▸ **Materials provided**:
----------

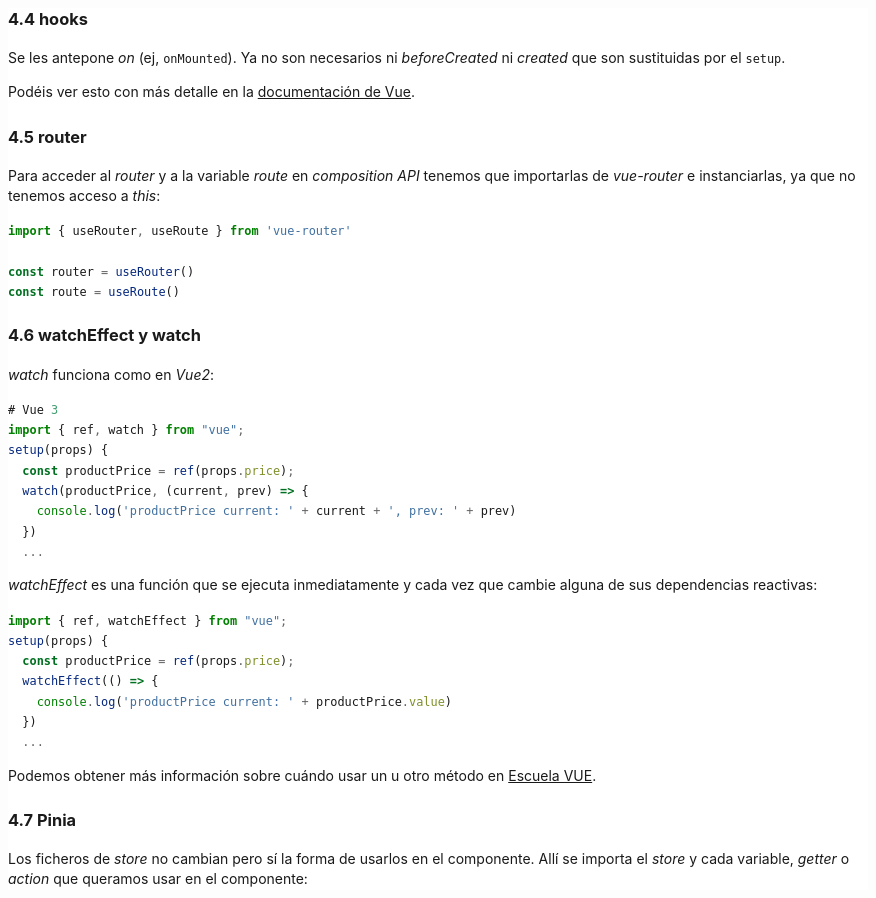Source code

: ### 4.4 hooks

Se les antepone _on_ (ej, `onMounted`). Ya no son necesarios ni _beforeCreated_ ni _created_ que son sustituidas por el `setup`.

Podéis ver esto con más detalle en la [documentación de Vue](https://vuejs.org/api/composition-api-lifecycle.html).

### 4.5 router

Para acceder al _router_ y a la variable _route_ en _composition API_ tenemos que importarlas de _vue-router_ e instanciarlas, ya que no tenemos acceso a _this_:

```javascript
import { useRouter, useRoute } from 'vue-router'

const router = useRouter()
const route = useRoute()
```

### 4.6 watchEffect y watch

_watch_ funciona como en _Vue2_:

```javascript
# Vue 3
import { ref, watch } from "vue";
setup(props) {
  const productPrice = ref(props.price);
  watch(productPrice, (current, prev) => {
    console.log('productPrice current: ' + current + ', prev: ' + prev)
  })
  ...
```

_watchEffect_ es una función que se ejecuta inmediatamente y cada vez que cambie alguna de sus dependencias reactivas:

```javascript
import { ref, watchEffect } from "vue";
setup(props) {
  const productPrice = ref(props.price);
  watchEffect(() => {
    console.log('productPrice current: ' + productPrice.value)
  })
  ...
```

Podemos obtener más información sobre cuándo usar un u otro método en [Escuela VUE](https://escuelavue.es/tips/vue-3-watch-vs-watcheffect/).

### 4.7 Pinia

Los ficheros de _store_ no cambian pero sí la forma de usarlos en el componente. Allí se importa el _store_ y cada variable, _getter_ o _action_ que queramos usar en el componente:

----------

▸ **Problem details**:
Using the data above, state the number of lines that contain the word "current"; add nothing else.

▸ **Answer area**:
3